Sobre la apertura del mercado eléctrico
Con la creación del ICE el país experimentó avances significativos en infraestructura, calidad y continuidad de los servicios eléctricos, incluyendo precios competitivos y recursos renovables. Esto le permitió a Costa Rica una reputación internacional basada en la estabilidad de su sistema eléctrico, su alta cobertura y su matriz renovable. Modernizar el sector eléctrico es legítimo y es necesario, pero cualquier transformación debe considerar los efectos económicos inmediatos, sus implicaciones sobre la seguridad energética, la estabilidad operativa y la posición estratégica del país. El hecho de que hoy día se analicen otras opciones con participación del sector privado es también importante para que se garantice una mayor cobertura eléctrica. Por ello, el gobierno tiene que generar espacios para que todos los sectores puedan participar en este proceso.

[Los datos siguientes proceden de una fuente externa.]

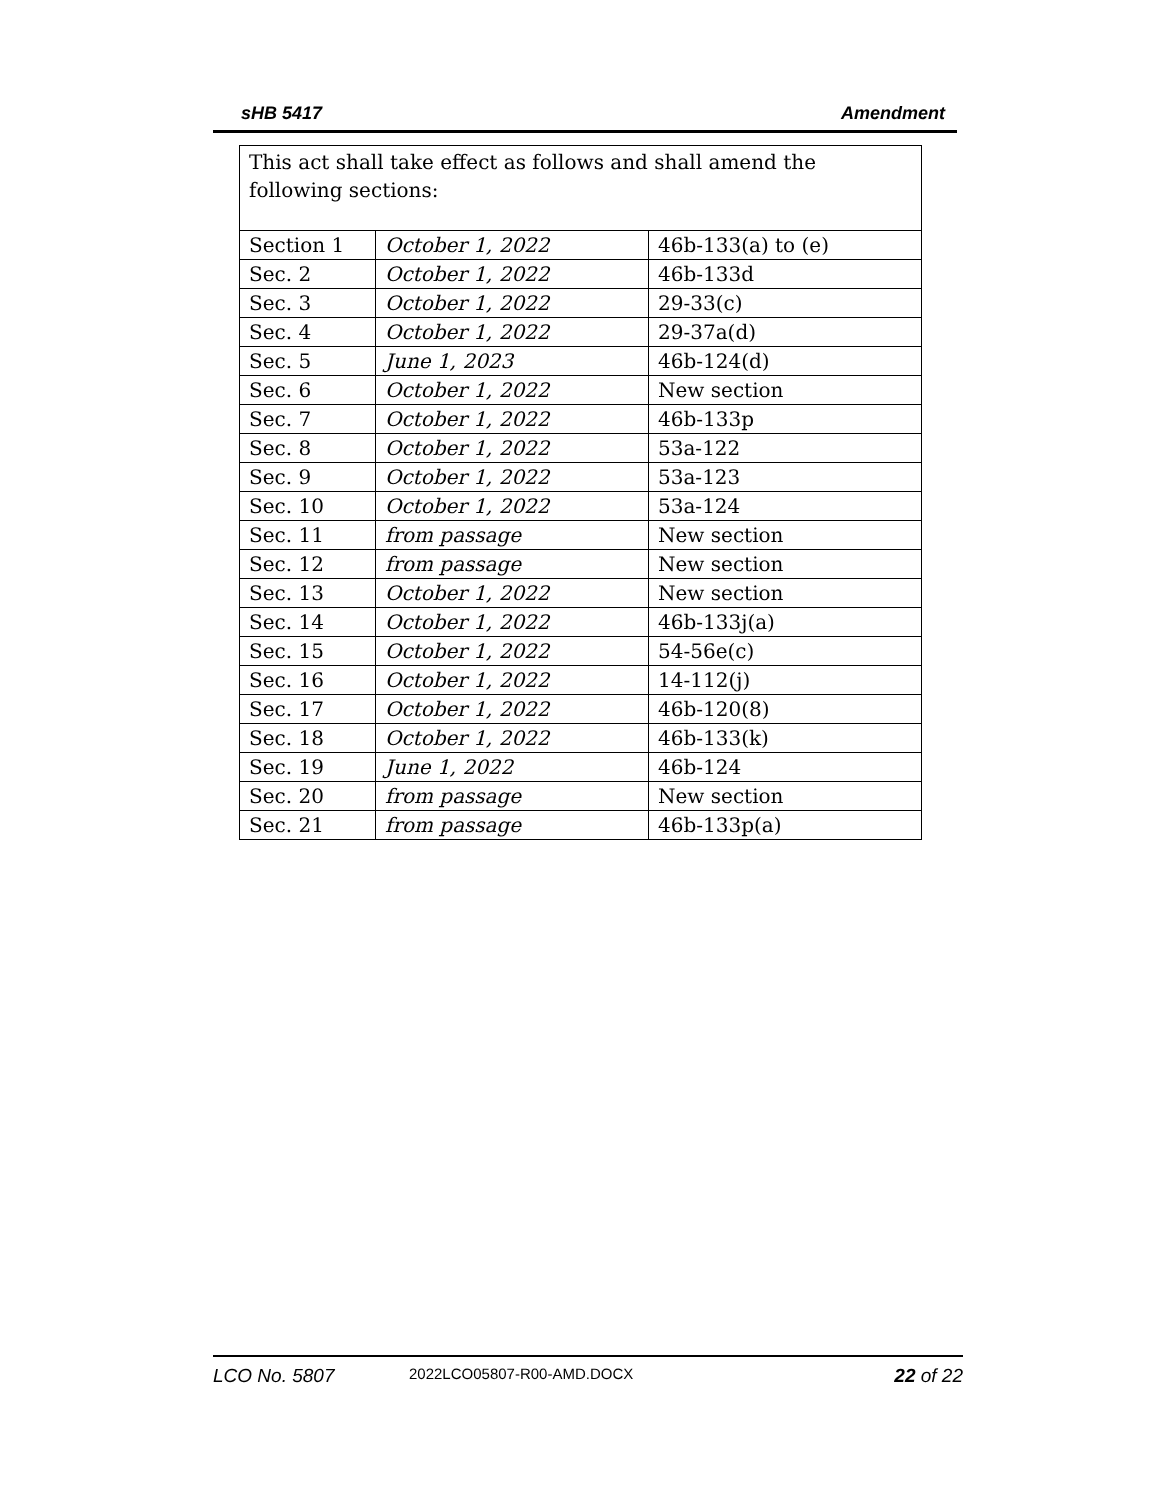sHB 5417 Amendment
| This act shall take effect as follows and shall amend the following sections: | | |
| Section 1 | October 1, 2022 | 46b-133(a) to (e) |
| Sec. 2 | October 1, 2022 | 46b-133d |
| Sec. 3 | October 1, 2022 | 29-33(c) |
| Sec. 4 | October 1, 2022 | 29-37a(d) |
| Sec. 5 | June 1, 2023 | 46b-124(d) |
| Sec. 6 | October 1, 2022 | New section |
| Sec. 7 | October 1, 2022 | 46b-133p |
| Sec. 8 | October 1, 2022 | 53a-122 |
| Sec. 9 | October 1, 2022 | 53a-123 |
| Sec. 10 | October 1, 2022 | 53a-124 |
| Sec. 11 | from passage | New section |
| Sec. 12 | from passage | New section |
| Sec. 13 | October 1, 2022 | New section |
| Sec. 14 | October 1, 2022 | 46b-133j(a) |
| Sec. 15 | October 1, 2022 | 54-56e(c) |
| Sec. 16 | October 1, 2022 | 14-112(j) |
| Sec. 17 | October 1, 2022 | 46b-120(8) |
| Sec. 18 | October 1, 2022 | 46b-133(k) |
| Sec. 19 | June 1, 2022 | 46b-124 |
| Sec. 20 | from passage | New section |
| Sec. 21 | from passage | 46b-133p(a) |
LCO No. 5807 2022LCO05807-R00-AMD.DOCX 22 of 22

El país tiene que prepararse para asumir los retos del sector eléctrico. De la misma forma que lo hizo en el pasado con el surgimiento del ICE lo debe hacer también en este momento histórico, pensando en la importancia económica y social que tiene el abordaje sobre el mejoramiento del sistema y del servicio eléctrico, ya sea que lo brinde el sector público, el privado o las cooperativas.
El servicio tiene que ser garantizado en todo el país y esto significa solo una cosa: los servicios de electricidad que brinden las empresas deben ser continuos, de buena calidad y a precios justos y competitivos. Como cualquier otro tema, la apertura del mercado eléctrico tendrá apoyos y detractores, por eso Costa Rica merece un debate serio, integral, visionario y objetivo, donde todas las voces sean escuchadas, porque así funciona la democracia.
El país debe analizar seriamente si solamente con el ICE podrá afrontar los grandes desafíos sobre el sistema eléctrico, considerando los costos que implica su financiamiento. O si es necesario evolucionar para que a la par del ICE el país pueda establecer un mercado competitivo que permita a entes privados contribuir con la inversión necesaria para asegurar el crecimiento requerido, así como la migración más acelerada a los cambios tecnológicos que Costa Rica necesita. En todo caso, debe quedar claro que no son temas que se resuelven a la ligera.
El papel que tendría el sector privado en el proceso de toma de decisiones, hasta ahora en manos del ICE, así como lo relacionado con los precios, con la generación competitiva y con la inversión del sector privado en el sistema eléctrico nacional pasa también por el tema del monopolio estatal, y esto no es sencillo. Pero si realmente se desea un mejor servicio, mayor inversión y desarrollo económico y social, el país no debe tenerle miedo al diálogo ni a la negociación. Pero tampoco debe olvidar que la electricidad es un tema socialmente estratégico y que el Estado – por razones obvias – es el responsable de resguardarlo.